Your loss, the new iMacs are brilliant in all possible ways.

Once again, someone assuming that what is perfect for them is perfect for everyone.
post #57 of 169
Quote:
Originally Posted by teckstud View Post

I was just listening to what Acer President Gianfranco Lanci said today:

http://earthlink.com.com/8301-31021_...part=earthlink

You were listening to it?

He doesn't say much, does he? It's the same thing chairmen and CEOs say.

I did think it was interesting where he said that they didn't EXPECT revenues to decline this year. not that they will grow. Not that they would remain steady, but that he didn't EXPECT that they would decline.

Not exactly very certain, is he? Sort of a wishy washy comment.

He didn't even say that performance was good. He didn't say that he was happy with it.

ACER is selling cheap machines. They own Gateway, E-Machines, Packard Bell, and their own brand.

Operating margins are 2.2%. Yes, that's not a typo.
post #58 of 169
Quote:
Originally Posted by elroth View Post

Once again, someone assuming that what is perfect for them is perfect for everyone.

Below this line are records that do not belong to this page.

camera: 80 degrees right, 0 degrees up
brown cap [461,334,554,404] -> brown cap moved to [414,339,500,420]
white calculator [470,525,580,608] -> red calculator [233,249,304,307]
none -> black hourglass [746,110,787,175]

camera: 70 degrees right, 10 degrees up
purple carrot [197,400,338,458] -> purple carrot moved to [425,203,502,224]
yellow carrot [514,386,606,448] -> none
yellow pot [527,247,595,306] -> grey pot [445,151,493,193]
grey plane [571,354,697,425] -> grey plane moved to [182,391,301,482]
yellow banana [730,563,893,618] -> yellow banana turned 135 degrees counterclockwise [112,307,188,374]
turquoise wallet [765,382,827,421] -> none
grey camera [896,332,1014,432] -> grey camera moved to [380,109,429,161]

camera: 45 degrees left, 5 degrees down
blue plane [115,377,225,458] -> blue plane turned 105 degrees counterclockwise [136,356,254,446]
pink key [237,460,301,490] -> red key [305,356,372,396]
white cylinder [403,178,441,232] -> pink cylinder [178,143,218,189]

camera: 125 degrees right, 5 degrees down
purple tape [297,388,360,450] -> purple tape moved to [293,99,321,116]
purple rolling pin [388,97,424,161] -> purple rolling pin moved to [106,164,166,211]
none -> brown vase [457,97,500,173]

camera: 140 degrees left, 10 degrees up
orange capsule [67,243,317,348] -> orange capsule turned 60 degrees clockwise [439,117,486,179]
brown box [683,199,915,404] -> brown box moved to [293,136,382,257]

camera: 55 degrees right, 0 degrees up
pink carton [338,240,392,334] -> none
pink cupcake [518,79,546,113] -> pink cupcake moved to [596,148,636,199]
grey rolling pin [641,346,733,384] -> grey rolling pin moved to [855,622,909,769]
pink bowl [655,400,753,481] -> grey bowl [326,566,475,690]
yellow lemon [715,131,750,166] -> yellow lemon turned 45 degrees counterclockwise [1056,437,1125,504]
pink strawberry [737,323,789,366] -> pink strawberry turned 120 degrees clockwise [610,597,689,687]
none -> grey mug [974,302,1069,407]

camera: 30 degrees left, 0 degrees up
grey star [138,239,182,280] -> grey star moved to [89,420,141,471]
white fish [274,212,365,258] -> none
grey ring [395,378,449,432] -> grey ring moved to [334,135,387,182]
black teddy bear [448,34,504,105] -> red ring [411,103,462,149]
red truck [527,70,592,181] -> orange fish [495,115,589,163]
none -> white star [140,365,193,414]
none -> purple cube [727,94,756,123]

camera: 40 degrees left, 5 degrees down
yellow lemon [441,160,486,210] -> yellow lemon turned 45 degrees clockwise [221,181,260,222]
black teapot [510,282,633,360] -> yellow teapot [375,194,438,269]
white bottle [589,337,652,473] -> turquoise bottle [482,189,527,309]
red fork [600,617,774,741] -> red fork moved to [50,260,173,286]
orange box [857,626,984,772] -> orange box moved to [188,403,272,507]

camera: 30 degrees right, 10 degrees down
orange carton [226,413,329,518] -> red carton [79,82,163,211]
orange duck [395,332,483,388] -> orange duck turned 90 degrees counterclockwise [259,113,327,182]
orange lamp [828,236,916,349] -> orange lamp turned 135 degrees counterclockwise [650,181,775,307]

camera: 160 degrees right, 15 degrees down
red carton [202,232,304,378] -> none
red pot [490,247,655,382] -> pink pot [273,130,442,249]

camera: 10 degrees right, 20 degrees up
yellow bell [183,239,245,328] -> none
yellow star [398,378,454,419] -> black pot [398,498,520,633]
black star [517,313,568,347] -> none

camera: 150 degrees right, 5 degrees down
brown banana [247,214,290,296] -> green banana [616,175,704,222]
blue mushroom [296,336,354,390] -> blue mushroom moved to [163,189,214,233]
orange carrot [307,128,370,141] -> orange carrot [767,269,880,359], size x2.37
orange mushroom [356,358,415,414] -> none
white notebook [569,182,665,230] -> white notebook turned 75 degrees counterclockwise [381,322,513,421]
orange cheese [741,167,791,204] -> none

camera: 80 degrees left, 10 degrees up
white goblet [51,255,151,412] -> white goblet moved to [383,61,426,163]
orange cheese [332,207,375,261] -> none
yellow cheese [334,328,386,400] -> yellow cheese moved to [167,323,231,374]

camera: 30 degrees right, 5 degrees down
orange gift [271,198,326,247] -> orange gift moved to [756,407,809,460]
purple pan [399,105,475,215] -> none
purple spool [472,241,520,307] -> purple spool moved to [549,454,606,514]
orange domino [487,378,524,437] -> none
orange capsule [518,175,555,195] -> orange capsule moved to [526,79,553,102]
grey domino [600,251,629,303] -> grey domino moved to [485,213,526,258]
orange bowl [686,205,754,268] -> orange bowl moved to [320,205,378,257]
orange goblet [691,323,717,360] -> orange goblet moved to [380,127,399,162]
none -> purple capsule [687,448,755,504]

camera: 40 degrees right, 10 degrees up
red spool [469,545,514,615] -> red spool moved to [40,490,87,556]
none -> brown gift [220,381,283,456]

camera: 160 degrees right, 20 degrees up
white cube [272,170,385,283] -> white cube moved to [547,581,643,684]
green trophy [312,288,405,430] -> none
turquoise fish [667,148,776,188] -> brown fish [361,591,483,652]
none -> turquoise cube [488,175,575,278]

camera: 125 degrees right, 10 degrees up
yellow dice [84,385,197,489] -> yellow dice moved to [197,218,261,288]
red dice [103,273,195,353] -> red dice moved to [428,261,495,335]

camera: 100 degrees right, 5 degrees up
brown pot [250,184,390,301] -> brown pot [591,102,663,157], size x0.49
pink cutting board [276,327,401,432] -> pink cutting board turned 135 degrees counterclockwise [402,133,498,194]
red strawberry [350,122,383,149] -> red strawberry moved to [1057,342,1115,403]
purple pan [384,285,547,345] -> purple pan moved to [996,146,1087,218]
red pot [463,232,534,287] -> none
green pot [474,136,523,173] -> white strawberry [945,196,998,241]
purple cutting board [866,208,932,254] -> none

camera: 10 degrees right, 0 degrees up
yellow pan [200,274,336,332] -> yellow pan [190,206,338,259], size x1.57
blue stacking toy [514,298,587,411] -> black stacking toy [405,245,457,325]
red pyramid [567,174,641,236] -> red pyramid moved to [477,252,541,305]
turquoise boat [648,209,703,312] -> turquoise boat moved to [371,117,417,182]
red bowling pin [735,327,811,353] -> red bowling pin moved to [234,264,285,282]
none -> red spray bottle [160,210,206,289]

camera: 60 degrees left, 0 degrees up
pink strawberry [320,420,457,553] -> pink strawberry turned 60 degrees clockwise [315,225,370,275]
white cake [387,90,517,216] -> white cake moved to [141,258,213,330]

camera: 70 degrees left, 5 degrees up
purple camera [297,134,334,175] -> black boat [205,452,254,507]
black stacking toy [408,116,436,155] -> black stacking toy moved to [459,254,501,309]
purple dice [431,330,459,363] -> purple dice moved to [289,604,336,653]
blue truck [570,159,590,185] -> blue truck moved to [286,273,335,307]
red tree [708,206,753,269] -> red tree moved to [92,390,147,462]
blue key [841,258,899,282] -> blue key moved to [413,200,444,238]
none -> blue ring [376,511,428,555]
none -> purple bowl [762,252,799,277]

Nothing is perfect. It's all a mater of tradeoffs.
post #59 of 169
Quote:
Originally Posted by Dr Millmoss View Post

I think it's not terribly meaningful to compare Apple to any one OEM because over time I see the OEMs constantly trading market share with each other, but in the aggregate not expanding the market for Windows PCs significantly. I think Apple is doing something each and every one of the OEMs would dearly love to replicate: consistently expanding their sales at double-digit rates. If you simply compare any given OEM to Apple in any given quarter, you won't see the big picture.

I’m sure they do trade around since they are using the same OS, but to separate all non-Mac PCs from Mac PCs doesn’t make much sense to me. Now we have 91% non-Mac PCs compared to 9% Mac PCs in the US for both the OEM and the OS. The OS shouldn't make us divide one OEM from all the others, otherwise why not add all Mac to the non-Mac PCs since Macs can also load Windows?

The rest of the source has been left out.